## Problem to solve
Use the entries below and reproduce exactly the lines from the one containing "ring dip: (90, 241)" down to the one containing "index mcp: (165, 139)", both of them included.

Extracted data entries
──────────

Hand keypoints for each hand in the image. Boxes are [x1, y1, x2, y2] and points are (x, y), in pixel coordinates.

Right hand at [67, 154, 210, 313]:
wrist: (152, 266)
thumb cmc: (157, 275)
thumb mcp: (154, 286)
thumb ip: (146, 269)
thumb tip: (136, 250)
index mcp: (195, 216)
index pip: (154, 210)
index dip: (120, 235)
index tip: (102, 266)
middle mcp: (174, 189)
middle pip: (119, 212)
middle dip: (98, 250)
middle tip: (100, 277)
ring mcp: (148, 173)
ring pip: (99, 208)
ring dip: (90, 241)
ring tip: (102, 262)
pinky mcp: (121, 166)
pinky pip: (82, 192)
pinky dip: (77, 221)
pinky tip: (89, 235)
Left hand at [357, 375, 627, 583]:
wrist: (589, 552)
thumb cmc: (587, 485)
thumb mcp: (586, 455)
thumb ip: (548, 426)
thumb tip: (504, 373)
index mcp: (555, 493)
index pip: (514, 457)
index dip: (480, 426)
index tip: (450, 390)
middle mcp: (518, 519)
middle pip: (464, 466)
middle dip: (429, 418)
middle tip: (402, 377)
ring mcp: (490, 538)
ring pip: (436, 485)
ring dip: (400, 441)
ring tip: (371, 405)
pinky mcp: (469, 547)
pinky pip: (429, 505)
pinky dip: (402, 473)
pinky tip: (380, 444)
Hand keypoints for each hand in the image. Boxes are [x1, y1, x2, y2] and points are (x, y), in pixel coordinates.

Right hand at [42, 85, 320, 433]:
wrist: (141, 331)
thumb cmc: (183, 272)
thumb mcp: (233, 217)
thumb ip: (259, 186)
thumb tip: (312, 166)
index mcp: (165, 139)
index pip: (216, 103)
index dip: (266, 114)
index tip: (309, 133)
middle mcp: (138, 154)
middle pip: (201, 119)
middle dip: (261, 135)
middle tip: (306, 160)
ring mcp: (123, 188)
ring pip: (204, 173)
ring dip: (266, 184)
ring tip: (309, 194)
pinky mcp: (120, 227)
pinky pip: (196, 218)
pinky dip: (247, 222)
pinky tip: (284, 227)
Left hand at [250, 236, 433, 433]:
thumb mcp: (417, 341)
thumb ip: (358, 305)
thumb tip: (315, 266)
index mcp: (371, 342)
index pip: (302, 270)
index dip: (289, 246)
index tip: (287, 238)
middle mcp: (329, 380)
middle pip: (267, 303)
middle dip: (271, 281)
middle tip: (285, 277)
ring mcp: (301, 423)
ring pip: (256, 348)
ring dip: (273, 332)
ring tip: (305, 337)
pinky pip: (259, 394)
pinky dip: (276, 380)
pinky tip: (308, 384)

──────────

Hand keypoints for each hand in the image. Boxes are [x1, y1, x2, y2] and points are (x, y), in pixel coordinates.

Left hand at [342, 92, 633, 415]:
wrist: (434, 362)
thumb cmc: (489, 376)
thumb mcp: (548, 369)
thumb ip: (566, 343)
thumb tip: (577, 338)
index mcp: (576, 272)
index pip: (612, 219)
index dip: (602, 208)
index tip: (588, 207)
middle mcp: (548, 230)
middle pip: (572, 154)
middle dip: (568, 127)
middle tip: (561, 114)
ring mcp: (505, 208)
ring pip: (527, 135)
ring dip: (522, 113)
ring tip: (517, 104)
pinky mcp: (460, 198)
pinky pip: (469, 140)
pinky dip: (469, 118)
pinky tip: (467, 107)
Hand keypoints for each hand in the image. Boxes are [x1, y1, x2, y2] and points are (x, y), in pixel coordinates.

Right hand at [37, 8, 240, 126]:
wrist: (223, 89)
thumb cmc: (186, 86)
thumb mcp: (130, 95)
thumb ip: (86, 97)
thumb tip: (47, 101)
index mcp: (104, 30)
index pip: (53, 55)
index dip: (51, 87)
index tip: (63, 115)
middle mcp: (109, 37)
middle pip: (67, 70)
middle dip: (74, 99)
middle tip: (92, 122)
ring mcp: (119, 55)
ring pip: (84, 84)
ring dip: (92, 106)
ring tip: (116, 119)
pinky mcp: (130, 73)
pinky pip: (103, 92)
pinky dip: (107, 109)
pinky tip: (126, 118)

──────────

## Exercise result
ring dip: (90, 241)
ring tip: (102, 262)
pinky mcp: (121, 166)
pinky pip: (82, 192)
pinky dip: (77, 221)
pinky tip: (89, 235)
Left hand at [357, 375, 627, 583]:
wrist: (589, 552)
thumb cmc: (587, 485)
thumb mcp: (586, 455)
thumb ip: (548, 426)
thumb tip: (504, 373)
index mcp: (555, 493)
index pip: (514, 457)
index dip: (480, 426)
index tip: (450, 390)
middle mcp: (518, 519)
middle pip: (464, 466)
middle dip: (429, 418)
middle tip: (402, 377)
ring mcp: (490, 538)
ring pip: (436, 485)
ring dip: (400, 441)
ring tip: (371, 405)
pinky mcp: (469, 547)
pinky pip: (429, 505)
pinky dip: (402, 473)
pinky tip: (380, 444)
Hand keypoints for each hand in the image. Boxes are [x1, y1, x2, y2] and points are (x, y), in pixel coordinates.

Right hand at [42, 85, 320, 433]:
wrist: (141, 331)
thumb cmc: (183, 272)
thumb mcp: (233, 217)
thumb ip: (259, 186)
thumb tip: (312, 166)
index mcp: (165, 139)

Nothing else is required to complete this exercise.